Supplies for adding disgusting texture to your figures:
- You'll need some type of PVA glue. I'm partial to Elmer's Wood Glue as it's a bit "stiffer" in consistency than regular White Glue and comes in larger containers by comparison especially if you buy it at a DIY or building surplus store - then again, you can probably find cheap (as in inexpensive) glue, like Elmer's or another good brand name, at some of the higher end dollar stores (Dollar General, Dollar Tree, etc.) especially if they have a school supply section.
- You'll probably want some sort of thickener, which ought to serve the added bonus of giving your infected areas some gross texture as well. Anything along the lines of talcum powder, baby powder, or extra-fine grit will do - ideally you want something inert and non-food based (although I've always used cornmeal as a basing material, and I've never had any figure bases turn, um, Nurgly). The thicker the "grain" of your material, the more textured the final result will be - in the example pictures, I used a mixture of fine grit, cornmeal, and baby powder.
- Last but not least, you'll want to pick up an assortment of smaller-sized beads. If you get coupons in your weekend paper (JoAnn's) or subscribe online (Michael's, Hobby Lobby) you can probably get 40% off a decent-sized container of seed beads - the kind with tiny holes in them so as to resemble pustules on a figure. In the example pictures, I used a mixture of the larger dessicant beads from a few packets of silica gel (the sort you find in new boxed home items or clothing pockets when bought at the store) as well as the tiny plastic ionized beads from the inside of a water purifying pitcher filter (they are a pain to separate out from the activated charcoal, but well worth it!)
Here's the step-by-step on applying a disgusting texture to your figure:
- Sort out your beads first, making sure you have the sizes and appearances you want - maybe even divvying 'em up in groupings according to where you'll be placing them. (It's not rocket science, granted, but I'm all about having stuff at hand and ready to go when you need it as opposed to sorting through piles of beads while your glue slowly dries unused on the figure.)
- Mix some powdery thickener into your PVA glue and apply it in a smallish amount where you want your pustules to sprout, preferably not with a good paintbrush unless you want to accidentally make Father Nurgle extra proud.
- Stick your beads where you want 'em, making sure they're aligned (sprouting?) just the way you want the final product (crop?) to look.
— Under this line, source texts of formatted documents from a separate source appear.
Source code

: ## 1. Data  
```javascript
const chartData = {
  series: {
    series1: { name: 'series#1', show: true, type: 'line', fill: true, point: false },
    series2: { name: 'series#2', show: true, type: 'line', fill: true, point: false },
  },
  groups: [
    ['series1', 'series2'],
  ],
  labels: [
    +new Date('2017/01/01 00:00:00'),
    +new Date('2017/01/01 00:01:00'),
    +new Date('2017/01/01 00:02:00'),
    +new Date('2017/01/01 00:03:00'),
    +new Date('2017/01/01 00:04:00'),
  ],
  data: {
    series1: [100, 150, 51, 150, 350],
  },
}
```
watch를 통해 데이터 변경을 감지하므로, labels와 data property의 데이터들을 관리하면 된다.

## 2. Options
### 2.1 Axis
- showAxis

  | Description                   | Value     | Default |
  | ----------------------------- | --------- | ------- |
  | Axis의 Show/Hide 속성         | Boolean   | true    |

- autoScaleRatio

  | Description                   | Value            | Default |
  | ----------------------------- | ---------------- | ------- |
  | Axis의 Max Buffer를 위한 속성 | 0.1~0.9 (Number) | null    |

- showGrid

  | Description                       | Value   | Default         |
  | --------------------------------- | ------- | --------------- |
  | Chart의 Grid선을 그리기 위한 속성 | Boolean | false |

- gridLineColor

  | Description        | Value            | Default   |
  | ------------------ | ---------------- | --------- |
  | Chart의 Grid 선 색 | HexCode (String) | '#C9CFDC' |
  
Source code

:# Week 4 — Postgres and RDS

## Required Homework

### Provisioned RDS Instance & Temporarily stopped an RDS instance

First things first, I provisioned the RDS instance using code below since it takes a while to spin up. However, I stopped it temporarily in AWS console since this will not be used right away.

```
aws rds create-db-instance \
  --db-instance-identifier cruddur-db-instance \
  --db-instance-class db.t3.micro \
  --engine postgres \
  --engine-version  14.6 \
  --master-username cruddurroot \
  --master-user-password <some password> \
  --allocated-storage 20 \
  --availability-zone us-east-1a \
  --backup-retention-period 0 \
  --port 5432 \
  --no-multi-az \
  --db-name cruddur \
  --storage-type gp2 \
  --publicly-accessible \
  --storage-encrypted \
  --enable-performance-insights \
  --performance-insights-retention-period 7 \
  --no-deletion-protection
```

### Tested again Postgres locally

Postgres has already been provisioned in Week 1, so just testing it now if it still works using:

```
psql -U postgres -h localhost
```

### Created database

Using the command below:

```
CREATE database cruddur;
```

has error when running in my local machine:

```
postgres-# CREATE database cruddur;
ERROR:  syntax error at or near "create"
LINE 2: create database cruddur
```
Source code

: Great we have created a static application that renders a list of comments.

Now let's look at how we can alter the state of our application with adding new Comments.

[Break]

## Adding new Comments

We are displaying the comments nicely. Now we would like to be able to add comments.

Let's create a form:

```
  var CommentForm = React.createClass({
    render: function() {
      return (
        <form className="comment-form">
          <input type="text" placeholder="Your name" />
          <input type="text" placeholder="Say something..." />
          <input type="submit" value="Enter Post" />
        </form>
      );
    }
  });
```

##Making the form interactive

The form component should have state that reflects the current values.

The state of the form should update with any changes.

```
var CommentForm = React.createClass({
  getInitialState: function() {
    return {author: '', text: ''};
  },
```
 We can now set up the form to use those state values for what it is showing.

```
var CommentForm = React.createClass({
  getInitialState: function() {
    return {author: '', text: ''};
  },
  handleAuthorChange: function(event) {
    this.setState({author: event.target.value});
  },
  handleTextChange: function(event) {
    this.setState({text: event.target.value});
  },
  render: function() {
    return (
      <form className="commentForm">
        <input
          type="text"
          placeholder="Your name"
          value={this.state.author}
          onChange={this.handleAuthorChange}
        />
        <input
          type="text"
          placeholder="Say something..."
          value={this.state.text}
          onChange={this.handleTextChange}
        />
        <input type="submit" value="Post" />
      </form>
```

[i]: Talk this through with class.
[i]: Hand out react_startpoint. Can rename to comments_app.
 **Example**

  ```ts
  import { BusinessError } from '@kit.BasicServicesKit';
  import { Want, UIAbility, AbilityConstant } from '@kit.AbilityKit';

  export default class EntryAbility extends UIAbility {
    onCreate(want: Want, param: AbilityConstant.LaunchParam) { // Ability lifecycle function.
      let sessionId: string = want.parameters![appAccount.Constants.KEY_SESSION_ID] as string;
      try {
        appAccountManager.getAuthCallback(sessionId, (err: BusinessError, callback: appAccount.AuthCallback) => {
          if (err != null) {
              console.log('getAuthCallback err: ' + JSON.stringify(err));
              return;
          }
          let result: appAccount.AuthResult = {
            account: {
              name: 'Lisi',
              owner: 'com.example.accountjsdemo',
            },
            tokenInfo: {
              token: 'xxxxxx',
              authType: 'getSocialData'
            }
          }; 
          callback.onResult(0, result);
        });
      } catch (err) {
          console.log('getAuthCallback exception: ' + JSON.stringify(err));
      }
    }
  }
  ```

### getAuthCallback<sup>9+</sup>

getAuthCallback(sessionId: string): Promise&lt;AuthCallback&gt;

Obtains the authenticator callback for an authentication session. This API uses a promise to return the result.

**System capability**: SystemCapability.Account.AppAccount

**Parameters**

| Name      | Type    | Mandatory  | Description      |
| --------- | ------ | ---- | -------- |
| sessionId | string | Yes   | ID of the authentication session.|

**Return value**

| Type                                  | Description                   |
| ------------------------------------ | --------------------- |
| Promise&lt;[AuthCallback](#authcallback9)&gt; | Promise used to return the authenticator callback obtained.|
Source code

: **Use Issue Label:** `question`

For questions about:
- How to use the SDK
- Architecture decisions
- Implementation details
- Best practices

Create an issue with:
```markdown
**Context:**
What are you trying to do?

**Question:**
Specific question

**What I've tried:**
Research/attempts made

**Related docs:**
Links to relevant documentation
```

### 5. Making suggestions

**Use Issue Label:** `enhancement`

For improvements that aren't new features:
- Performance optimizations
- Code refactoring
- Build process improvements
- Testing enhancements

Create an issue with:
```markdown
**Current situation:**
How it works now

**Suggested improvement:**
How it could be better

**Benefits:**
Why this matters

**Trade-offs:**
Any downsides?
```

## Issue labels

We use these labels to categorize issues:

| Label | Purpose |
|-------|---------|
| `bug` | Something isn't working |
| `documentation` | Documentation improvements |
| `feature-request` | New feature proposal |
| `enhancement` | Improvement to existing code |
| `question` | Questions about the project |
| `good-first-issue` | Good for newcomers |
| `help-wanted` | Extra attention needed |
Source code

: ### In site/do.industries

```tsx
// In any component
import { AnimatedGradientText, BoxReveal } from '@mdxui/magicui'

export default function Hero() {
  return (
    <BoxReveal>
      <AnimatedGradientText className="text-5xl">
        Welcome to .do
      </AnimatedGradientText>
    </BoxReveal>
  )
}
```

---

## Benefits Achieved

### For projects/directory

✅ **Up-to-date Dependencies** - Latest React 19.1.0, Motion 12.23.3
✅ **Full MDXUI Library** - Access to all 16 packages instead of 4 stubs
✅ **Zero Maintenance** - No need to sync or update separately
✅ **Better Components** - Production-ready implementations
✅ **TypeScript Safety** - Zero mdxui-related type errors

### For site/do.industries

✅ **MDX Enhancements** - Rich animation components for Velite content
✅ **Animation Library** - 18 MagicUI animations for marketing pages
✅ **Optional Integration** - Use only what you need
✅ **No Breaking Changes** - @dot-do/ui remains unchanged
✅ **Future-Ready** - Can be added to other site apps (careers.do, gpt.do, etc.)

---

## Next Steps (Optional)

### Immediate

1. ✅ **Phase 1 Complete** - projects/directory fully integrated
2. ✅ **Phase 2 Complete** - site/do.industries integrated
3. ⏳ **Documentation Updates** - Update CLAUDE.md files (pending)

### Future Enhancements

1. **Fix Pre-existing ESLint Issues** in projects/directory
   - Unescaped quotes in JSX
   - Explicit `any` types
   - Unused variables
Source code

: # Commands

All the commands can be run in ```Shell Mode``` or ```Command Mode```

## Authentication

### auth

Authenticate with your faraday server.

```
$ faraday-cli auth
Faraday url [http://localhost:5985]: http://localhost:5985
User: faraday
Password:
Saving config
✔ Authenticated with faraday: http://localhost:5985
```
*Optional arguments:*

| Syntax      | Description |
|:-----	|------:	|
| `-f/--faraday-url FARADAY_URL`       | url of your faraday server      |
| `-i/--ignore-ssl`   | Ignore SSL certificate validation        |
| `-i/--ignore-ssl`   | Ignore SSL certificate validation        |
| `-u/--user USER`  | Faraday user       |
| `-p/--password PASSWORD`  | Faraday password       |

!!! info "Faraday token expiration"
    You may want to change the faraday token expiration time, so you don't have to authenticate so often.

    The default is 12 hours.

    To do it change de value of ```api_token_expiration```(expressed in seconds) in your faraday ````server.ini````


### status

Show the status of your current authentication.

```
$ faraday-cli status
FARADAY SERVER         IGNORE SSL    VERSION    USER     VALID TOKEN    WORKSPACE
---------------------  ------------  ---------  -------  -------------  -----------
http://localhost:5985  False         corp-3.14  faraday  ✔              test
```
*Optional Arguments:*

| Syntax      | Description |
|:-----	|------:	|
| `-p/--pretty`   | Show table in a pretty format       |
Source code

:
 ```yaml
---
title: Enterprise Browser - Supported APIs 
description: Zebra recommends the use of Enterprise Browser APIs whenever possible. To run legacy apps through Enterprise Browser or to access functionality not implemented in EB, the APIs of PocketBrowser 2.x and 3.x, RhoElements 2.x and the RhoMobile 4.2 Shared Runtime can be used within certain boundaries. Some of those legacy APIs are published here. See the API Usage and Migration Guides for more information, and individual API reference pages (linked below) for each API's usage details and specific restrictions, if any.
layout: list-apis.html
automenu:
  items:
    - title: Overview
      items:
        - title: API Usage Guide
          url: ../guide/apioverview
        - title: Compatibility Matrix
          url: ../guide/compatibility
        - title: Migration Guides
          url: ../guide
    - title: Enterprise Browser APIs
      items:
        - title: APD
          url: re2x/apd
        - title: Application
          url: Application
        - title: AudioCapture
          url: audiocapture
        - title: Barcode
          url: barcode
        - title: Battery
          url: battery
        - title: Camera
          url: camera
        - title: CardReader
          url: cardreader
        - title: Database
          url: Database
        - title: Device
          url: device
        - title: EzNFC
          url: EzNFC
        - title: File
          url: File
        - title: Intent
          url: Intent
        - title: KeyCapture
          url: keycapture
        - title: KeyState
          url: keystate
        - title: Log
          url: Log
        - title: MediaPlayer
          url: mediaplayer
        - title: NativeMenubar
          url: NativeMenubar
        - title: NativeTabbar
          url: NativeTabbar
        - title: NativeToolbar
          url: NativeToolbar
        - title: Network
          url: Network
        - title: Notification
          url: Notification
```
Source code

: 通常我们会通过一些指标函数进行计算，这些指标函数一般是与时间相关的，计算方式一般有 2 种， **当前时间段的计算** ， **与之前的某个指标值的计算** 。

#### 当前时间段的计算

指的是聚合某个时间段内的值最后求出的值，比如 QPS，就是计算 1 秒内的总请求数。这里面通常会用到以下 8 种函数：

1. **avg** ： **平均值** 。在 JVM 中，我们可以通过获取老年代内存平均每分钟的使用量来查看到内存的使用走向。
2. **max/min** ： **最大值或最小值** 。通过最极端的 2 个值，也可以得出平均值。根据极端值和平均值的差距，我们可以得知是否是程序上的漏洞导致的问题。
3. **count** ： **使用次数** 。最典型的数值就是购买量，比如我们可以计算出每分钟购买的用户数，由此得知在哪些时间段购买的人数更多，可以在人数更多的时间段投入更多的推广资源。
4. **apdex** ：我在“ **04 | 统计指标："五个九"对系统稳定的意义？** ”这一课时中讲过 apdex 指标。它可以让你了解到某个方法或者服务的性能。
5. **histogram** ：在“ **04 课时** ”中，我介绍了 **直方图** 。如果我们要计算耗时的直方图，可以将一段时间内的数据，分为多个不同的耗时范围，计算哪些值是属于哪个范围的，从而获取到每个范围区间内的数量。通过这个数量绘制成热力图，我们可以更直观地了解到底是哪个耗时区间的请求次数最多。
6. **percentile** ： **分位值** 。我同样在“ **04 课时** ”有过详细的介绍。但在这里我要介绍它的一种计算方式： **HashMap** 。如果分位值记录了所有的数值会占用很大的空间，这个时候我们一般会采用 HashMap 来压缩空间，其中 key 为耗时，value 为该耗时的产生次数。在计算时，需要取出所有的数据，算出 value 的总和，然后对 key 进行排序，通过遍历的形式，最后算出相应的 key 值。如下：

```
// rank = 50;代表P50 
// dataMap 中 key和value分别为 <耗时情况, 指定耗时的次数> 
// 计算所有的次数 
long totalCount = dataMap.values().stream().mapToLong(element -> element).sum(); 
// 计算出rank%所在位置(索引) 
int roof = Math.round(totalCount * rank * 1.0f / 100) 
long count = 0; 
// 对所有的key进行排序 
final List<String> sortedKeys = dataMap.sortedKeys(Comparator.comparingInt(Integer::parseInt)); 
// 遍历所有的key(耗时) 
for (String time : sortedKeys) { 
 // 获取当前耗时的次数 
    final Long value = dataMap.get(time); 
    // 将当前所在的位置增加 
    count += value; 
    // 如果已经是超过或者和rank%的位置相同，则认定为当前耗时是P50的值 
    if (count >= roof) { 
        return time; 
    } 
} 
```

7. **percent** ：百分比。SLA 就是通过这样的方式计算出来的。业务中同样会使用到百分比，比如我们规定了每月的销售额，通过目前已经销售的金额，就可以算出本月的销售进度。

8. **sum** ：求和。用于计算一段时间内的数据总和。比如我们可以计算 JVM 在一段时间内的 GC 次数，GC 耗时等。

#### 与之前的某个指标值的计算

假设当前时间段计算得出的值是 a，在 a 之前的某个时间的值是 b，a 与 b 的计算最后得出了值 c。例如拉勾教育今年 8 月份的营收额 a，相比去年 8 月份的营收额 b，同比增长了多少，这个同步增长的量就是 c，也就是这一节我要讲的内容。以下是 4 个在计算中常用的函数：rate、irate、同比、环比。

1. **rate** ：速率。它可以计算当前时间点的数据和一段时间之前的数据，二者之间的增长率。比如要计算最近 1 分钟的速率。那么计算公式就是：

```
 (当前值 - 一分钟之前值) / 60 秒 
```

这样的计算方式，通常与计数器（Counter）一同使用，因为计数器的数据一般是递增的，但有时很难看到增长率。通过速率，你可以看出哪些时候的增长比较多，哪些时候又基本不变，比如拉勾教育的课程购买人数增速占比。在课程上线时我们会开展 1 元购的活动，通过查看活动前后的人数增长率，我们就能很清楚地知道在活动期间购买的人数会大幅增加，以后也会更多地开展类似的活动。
- Slather on more of your glue and thickener mixture around or even on your groupings of pustules, trying to be sloppy but careful - there's an oxymoron for you, but I'm thinking you can picture what I mean. You probably want to steer clear of the tops of your pustules-to-be, unless you want the areas near the top of the sores to be grainy textured - I'd think smooth would be the way to go (like pus-distended skin stretched sickeningly taut by the diseased innar... er, yeah).
Adding a look of disease and decay to your figures:
- Gather an assortment of fine drill bits, the smaller the better. (In the example pictures, I used drill bits from 1/78" all the way up to 1/8" in size.
- Make sure you have a sturdy base to mount your drill bits for use - a good pin vise should have a chuck for extra-small bits or be otherwise adjustable to hold even smaller-sized ones. If your pin vise is not nearly as adjustable for tiny drill bits (my first one wasn't, for example), you can take a short cut-off length of dowel and make a relatively deep hole in it a little larger in diameter than a drill bit you want to mount (I used a pair of locking pliers to grip one of my smaller drill bits initially - it was hard work, but I finally got a nice deep hole to set my 1/78" bit into with room to spare for glue.) Once your preferred drill bit will fit in the dowel, try roughing up the non-spiraling end of it with a file or sandpaper to ensure a good grip for glue. Slather the roughed-up end of the bit with glue and set it in the hole you drilled - I'd recommend epoxy glue since CA glue (AKA "Super Glue") is overly brittle, but even something like rubber cement would work in a pinch.
- Drill holes in various sizes across the areas you want to look especially diseased on your figure. It's probably best not to clump larger holes together, but a larger one surrounded by an assortment of smaller-sized ones generally looks good. Make sure not to repeat any particular pattern over the surface of your figure, since this is ideally supposed to be random.
- Tidy up any burrs on the edges of your drill holes with a quick, light drag from a scalpel or hobby knife (unless you want the holes to look somewhat inflamed as well).